_Records to use:_
——

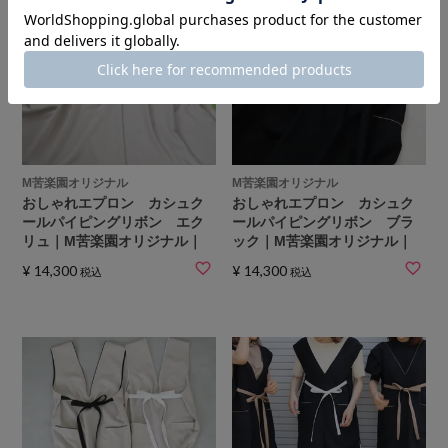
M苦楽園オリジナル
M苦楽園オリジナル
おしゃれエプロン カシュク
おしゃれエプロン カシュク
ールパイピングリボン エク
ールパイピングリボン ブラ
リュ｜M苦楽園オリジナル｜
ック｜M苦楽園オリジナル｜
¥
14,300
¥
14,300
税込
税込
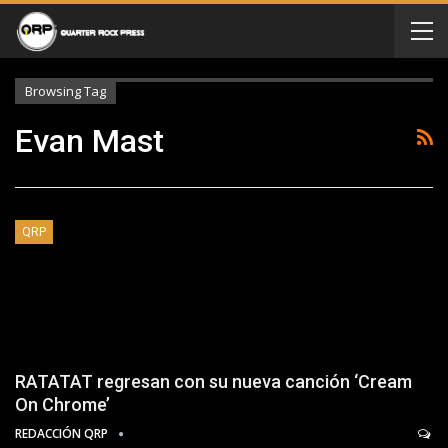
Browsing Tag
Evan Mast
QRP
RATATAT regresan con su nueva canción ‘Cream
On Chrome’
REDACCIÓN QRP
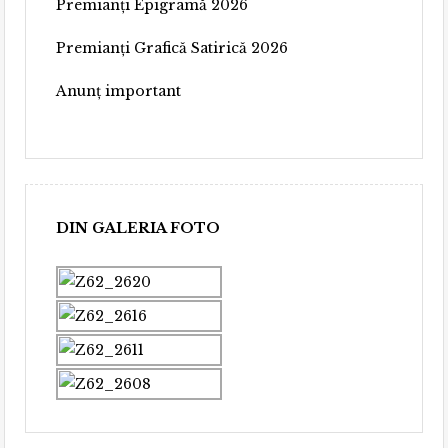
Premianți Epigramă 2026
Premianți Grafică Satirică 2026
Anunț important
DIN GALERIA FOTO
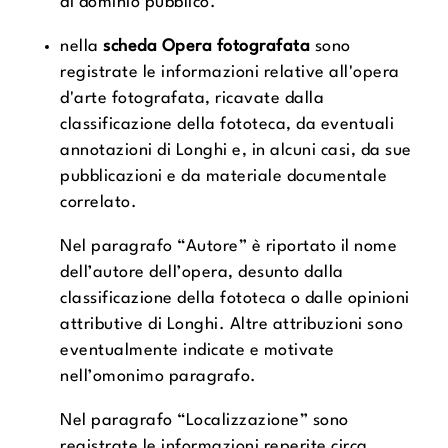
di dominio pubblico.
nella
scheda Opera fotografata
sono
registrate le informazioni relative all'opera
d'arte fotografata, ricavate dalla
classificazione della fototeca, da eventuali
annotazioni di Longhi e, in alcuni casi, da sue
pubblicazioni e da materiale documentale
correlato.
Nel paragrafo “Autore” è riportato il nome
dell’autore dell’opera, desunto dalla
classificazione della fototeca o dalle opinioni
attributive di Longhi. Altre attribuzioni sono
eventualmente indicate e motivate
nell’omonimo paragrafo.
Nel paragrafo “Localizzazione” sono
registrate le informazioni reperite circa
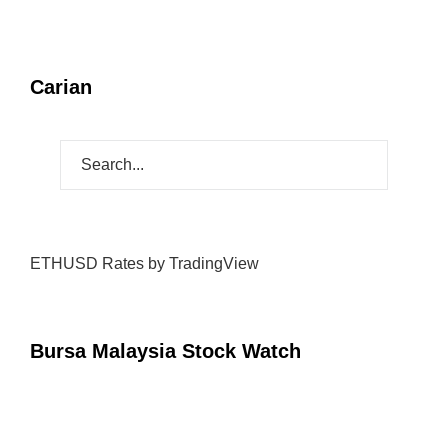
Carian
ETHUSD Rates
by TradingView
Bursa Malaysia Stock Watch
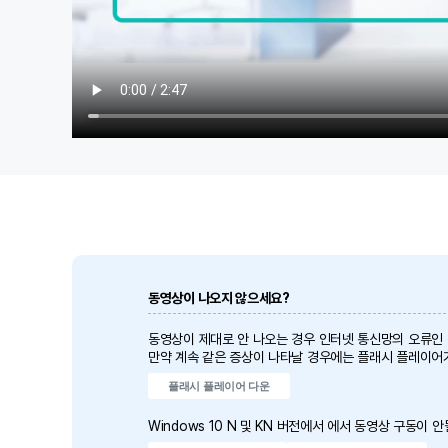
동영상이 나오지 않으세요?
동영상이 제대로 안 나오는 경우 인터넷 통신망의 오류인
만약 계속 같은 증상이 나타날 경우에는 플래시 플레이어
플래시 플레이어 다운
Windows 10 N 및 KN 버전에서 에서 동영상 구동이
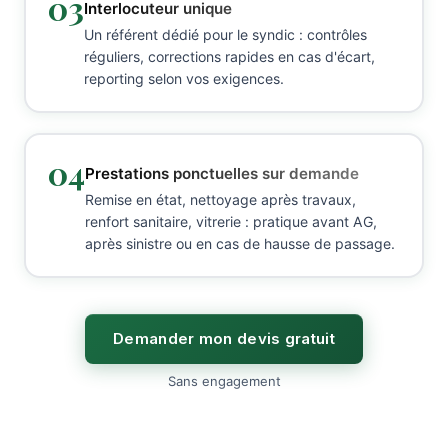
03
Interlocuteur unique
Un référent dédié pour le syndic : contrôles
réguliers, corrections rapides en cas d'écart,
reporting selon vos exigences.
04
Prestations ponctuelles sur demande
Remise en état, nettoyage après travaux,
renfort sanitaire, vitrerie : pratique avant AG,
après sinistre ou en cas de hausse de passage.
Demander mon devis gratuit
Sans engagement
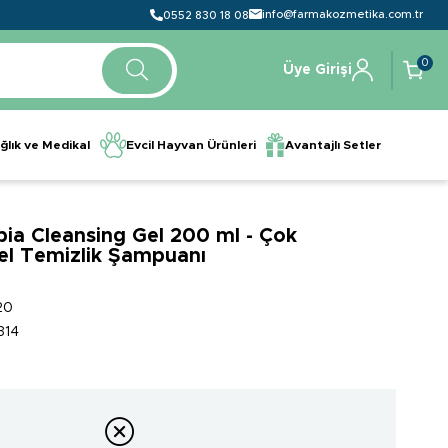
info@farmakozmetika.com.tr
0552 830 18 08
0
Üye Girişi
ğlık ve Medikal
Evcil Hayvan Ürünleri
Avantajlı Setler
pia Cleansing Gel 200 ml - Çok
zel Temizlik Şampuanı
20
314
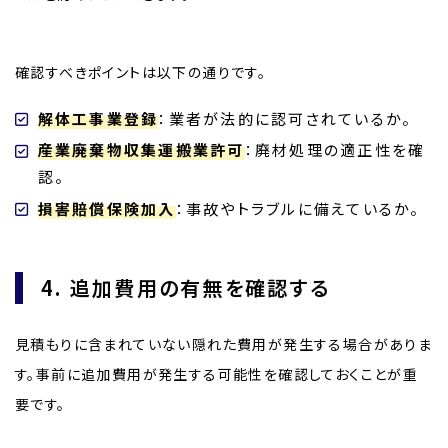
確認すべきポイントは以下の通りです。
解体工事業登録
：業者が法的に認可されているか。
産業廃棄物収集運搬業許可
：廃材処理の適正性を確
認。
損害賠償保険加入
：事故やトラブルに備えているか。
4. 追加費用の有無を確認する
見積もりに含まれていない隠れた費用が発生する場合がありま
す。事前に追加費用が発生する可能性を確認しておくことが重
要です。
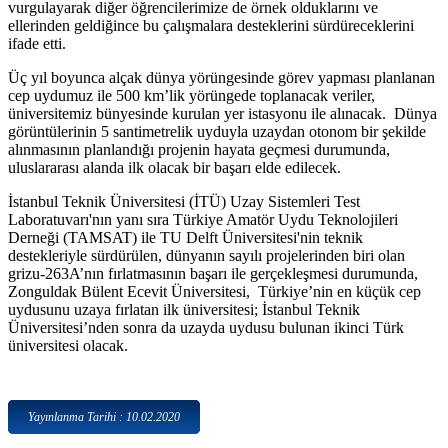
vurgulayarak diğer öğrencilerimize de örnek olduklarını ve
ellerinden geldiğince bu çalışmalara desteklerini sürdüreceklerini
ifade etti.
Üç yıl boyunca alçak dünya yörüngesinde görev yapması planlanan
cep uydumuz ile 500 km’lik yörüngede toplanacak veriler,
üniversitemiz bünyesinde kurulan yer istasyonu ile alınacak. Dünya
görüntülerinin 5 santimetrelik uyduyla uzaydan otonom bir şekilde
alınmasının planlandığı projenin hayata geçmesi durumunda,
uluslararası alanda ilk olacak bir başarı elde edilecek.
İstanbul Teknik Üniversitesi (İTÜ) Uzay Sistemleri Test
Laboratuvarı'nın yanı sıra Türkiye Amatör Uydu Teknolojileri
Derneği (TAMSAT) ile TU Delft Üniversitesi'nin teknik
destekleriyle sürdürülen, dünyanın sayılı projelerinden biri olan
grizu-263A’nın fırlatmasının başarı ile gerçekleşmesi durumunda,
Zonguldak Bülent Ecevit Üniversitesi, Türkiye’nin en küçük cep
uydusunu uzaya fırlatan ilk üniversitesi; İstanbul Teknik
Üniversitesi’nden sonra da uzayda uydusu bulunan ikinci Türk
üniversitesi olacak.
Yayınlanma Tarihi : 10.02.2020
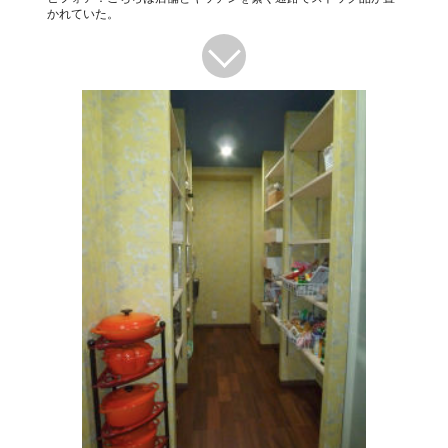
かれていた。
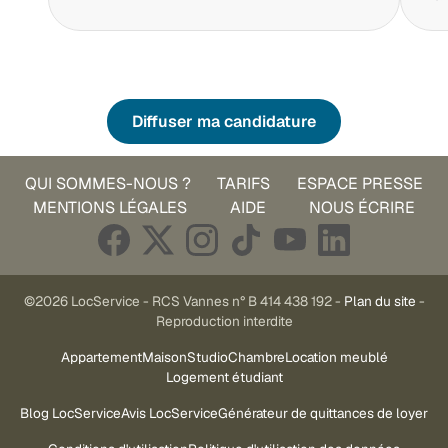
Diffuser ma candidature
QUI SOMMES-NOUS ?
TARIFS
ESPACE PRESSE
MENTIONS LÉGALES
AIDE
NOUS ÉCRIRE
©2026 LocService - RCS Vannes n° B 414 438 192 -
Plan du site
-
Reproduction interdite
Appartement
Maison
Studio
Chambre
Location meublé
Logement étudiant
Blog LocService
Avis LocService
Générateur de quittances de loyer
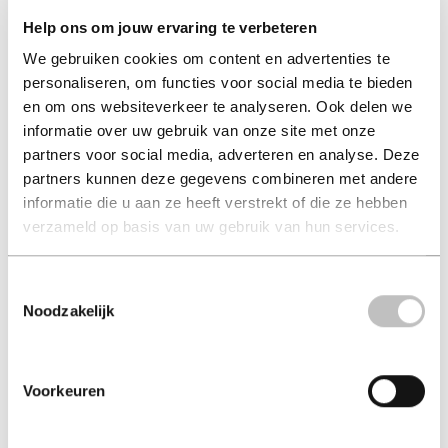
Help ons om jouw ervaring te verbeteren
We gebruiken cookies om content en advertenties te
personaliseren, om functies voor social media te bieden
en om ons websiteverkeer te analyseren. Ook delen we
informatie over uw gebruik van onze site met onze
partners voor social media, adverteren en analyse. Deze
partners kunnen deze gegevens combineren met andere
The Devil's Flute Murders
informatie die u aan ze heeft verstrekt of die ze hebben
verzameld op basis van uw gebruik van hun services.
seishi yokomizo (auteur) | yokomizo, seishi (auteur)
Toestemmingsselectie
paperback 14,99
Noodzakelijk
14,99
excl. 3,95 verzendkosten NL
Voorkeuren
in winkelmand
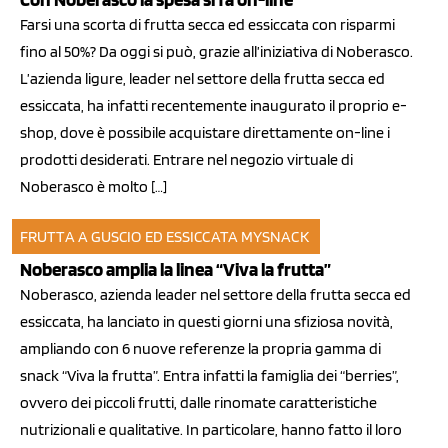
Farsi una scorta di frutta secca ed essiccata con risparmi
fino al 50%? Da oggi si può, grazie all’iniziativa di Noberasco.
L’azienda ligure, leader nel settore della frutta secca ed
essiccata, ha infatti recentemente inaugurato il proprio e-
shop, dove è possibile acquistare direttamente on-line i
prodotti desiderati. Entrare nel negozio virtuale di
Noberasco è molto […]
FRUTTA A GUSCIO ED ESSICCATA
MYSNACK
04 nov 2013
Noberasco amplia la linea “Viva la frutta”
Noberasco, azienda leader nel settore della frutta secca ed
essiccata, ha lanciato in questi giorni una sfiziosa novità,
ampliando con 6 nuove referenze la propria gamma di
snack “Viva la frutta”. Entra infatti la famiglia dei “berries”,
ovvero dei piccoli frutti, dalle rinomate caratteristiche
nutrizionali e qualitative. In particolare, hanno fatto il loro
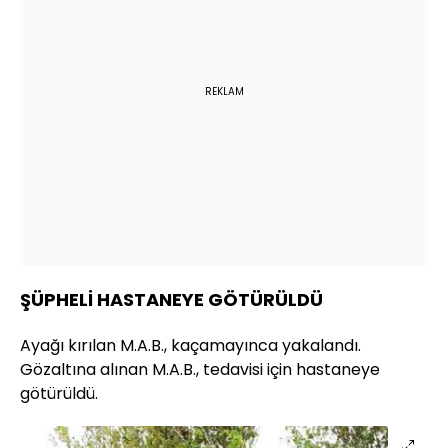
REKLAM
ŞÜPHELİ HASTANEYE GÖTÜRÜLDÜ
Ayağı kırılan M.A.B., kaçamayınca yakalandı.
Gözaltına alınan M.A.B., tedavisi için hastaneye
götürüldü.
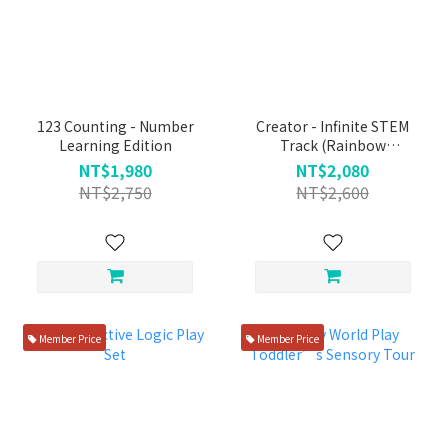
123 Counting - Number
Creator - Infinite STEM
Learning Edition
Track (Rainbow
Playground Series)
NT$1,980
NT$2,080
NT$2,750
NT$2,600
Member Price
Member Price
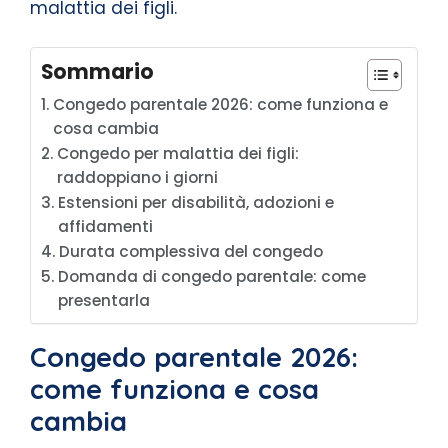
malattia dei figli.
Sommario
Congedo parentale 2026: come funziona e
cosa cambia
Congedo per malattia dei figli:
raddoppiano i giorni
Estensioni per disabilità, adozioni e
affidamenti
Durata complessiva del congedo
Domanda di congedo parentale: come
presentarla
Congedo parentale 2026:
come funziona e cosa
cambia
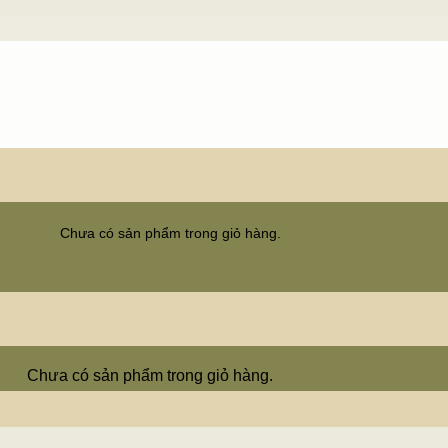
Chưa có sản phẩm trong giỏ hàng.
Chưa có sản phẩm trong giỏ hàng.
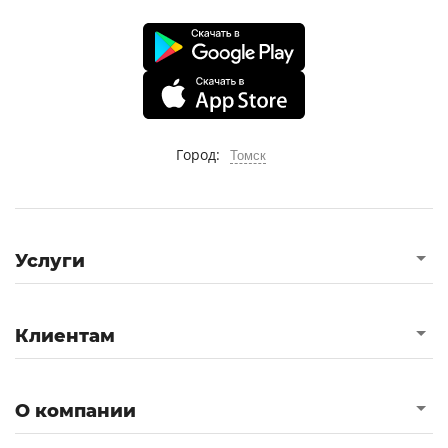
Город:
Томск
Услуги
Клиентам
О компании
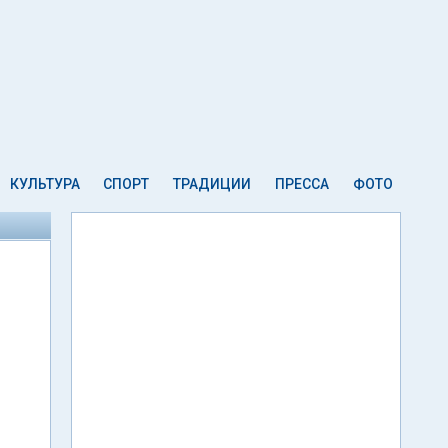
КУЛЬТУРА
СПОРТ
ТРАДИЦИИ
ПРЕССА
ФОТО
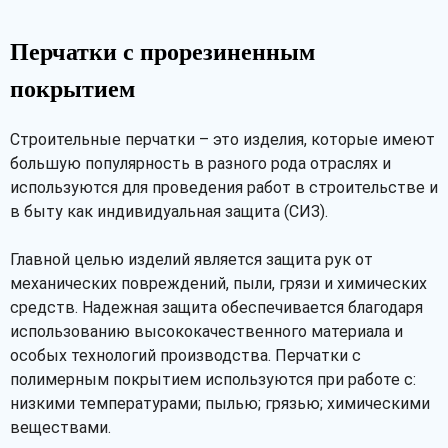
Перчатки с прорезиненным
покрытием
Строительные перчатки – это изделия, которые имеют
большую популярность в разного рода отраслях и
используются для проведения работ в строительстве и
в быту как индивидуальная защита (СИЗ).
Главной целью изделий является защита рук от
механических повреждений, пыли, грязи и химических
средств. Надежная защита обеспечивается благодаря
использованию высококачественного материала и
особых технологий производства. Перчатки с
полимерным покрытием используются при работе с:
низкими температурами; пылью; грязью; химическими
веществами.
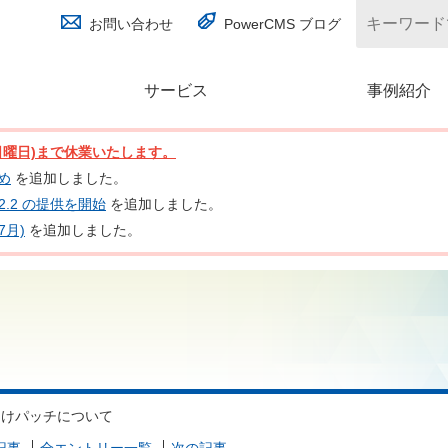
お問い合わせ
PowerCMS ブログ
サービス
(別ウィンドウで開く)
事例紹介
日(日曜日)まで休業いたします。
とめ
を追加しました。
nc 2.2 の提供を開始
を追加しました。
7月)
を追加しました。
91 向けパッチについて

——

_Job item:_
Without the pictures, give back every record precisely as shown.

_Answer section:_
M苦楽園オリジナル
M苦楽園オリジナル
おしゃれエプロン カシュク
おしゃれエプロン カシュク
ールパイピングリボン エク
ールパイピングリボン ブラ
リュ｜M苦楽園オリジナル｜
ック｜M苦楽園オリジナル｜
¥
14,300
¥
14,300
税込
税込
Browsing Tag
Evan Mast
QRP
RATATAT regresan con su nueva canción ‘Cream
On Chrome’
REDACCIÓN QRP
Premianți Epigramă 2026
Premianți Grafică Satirică 2026
Anunț important
DIN GALERIA FOTO
di dominio pubblico.
nella
scheda Opera fotografata
sono
registrate le informazioni relative all'opera
d'arte fotografata, ricavate dalla
classificazione della fototeca, da eventuali
annotazioni di Longhi e, in alcuni casi, da sue
pubblicazioni e da materiale documentale
correlato.
Nel paragrafo “Autore” è riportato il nome
dell’autore dell’opera, desunto dalla
classificazione della fototeca o dalle opinioni
attributive di Longhi. Altre attribuzioni sono
eventualmente indicate e motivate
nell’omonimo paragrafo.
Nel paragrafo “Localizzazione” sono
registrate le informazioni reperite circa
Carian
ETHUSD Rates
by TradingView
Bursa Malaysia Stock Watch
동영상이 나오지 않으세요?
동영상이 제대로 안 나오는 경우 인터넷 통신망의 오류인
만약 계속 같은 증상이 나타날 경우에는 플래시 플레이어
플래시 플레이어 다운
Windows 10 N 및 KN 버전에서 에서 동영상 구동이
03
Interlocuteur unique
Un référent dédié pour le syndic : contrôles
réguliers, corrections rapides en cas d'écart,
reporting selon vos exigences.
04
Prestations ponctuelles sur demande
Remise en état, nettoyage après travaux,
renfort sanitaire, vitrerie : pratique avant AG,
après sinistre ou en cas de hausse de passage.
Demander mon devis gratuit
Sans engagement
info@farmakozmetika.com.tr
0552 830 18 08
0
Üye Girişi
ğlık ve Medikal
Evcil Hayvan Ürünleri
Avantajlı Setler
pia Cleansing Gel 200 ml - Çok
zel Temizlik Şampuanı
20
314
確認すべきポイントは以下の通りです。
解体工事業登録
：業者が法的に認可されているか。
産業廃棄物収集運搬業許可
：廃材処理の適正性を確
認。
損害賠償保険加入
：事故やトラブルに備えているか。
4. 追加費用の有無を確認する
見積もりに含まれていない隠れた費用が発生する場合がありま
す。事前に追加費用が発生する可能性を確認しておくことが重
要です。
vurgulayarak diğer öğrencilerimize de örnek olduklarını ve
ellerinden geldiğince bu çalışmalara desteklerini sürdüreceklerini
ifade etti.
Üç yıl boyunca alçak dünya yörüngesinde görev yapması planlanan
cep uydumuz ile 500 km’lik yörüngede toplanacak veriler,
üniversitemiz bünyesinde kurulan yer istasyonu ile alınacak. Dünya
görüntülerinin 5 santimetrelik uyduyla uzaydan otonom bir şekilde
alınmasının planlandığı projenin hayata geçmesi durumunda,
uluslararası alanda ilk olacak bir başarı elde edilecek.
İstanbul Teknik Üniversitesi (İTÜ) Uzay Sistemleri Test
Laboratuvarı'nın yanı sıra Türkiye Amatör Uydu Teknolojileri
Derneği (TAMSAT) ile TU Delft Üniversitesi'nin teknik
destekleriyle sürdürülen, dünyanın sayılı projelerinden biri olan
grizu-263A’nın fırlatmasının başarı ile gerçekleşmesi durumunda,
Zonguldak Bülent Ecevit Üniversitesi, Türkiye’nin en küçük cep
uydusunu uzaya fırlatan ilk üniversitesi; İstanbul Teknik
Üniversitesi’nden sonra da uzayda uydusu bulunan ikinci Türk
üniversitesi olacak.
Yayınlanma Tarihi : 10.02.2020
かれていた。
Diffuser ma candidature
QUI SOMMES-NOUS ?
TARIFS
ESPACE PRESSE
MENTIONS LÉGALES
AIDE
NOUS ÉCRIRE
©2026 LocService - RCS Vannes n° B 414 438 192 -
Plan du site
-
Reproduction interdite
Appartement
Maison
Studio
Chambre
Location meublé
Logement étudiant
Blog LocService
Avis LocService
Générateur de quittances de loyer
Help ons om jouw ervaring te verbeteren
We gebruiken cookies om content en advertenties te
personaliseren, om functies voor social media te bieden
en om ons websiteverkeer te analyseren. Ook delen we
informatie over uw gebruik van onze site met onze
partners voor social media, adverteren en analyse. Deze
partners kunnen deze gegevens combineren met andere
The Devil's Flute Murders
informatie die u aan ze heeft verstrekt of die ze hebben
verzameld op basis van uw gebruik van hun services.
seishi yokomizo (auteur) | yokomizo, seishi (auteur)
Toestemmingsselectie
paperback 14,99
Noodzakelijk
14,99
excl. 3,95 verzendkosten NL
Voorkeuren
in winkelmand
Farsi una scorta di frutta secca ed essiccata con risparmi
fino al 50%? Da oggi si può, grazie all’iniziativa di Noberasco.
L’azienda ligure, leader nel settore della frutta secca ed
essiccata, ha infatti recentemente inaugurato il proprio e-
shop, dove è possibile acquistare direttamente on-line i
prodotti desiderati. Entrare nel negozio virtuale di
Noberasco è molto […]
FRUTTA A GUSCIO ED ESSICCATA
MYSNACK
04 nov 2013
Noberasco amplia la linea “Viva la frutta”
Noberasco, azienda leader nel settore della frutta secca ed
essiccata, ha lanciato in questi giorni una sfiziosa novità,
ampliando con 6 nuove referenze la propria gamma di
snack “Viva la frutta”. Entra infatti la famiglia dei “berries”,
ovvero dei piccoli frutti, dalle rinomate caratteristiche
nutrizionali e qualitative. In particolare, hanno fatto il loro
REKLAM
ŞÜPHELİ HASTANEYE GÖTÜRÜLDÜ
Ayağı kırılan M.A.B., kaçamayınca yakalandı.
Gözaltına alınan M.A.B., tedavisi için hastaneye
götürüldü.
123 Counting - Number
Creator - Infinite STEM
Learning Edition
Track (Rainbow
Playground Series)
NT$1,980
NT$2,080
NT$2,750
NT$2,600
Member Price
Member Price
malattia dei figli.
Sommario
Congedo parentale 2026: come funziona e
cosa cambia
Congedo per malattia dei figli:
raddoppiano i giorni
Estensioni per disabilità, adozioni e
affidamenti
Durata complessiva del congedo
Domanda di congedo parentale: come
presentarla
Congedo parentale 2026:
come funziona e cosa
cambia
Chưa có sản phẩm trong giỏ hàng.
Chưa có sản phẩm trong giỏ hàng.
Город:
Томск
Услуги
Клиентам
О компании
КУЛЬТУРА
СПОРТ
ТРАДИЦИИ
ПРЕССА
ФОТО
Перчатки с прорезиненным
покрытием
Строительные перчатки – это изделия, которые имеют
большую популярность в разного рода отраслях и
используются для проведения работ в строительстве и
в быту как индивидуальная защита (СИЗ).
Главной целью изделий является защита рук от
механических повреждений, пыли, грязи и химических
средств. Надежная защита обеспечивается благодаря
использованию высококачественного материала и
особых технологий производства. Перчатки с
полимерным покрытием используются при работе с:
низкими температурами; пылью; грязью; химическими
веществами.
お問い合わせ
PowerCMS ブログ
サービス
(別ウィンドウで開く)
事例紹介
日(日曜日)まで休業いたします。
とめ
を追加しました。
nc 2.2 の提供を開始
を追加しました。
7月)
を追加しました。
91 向けパッチについて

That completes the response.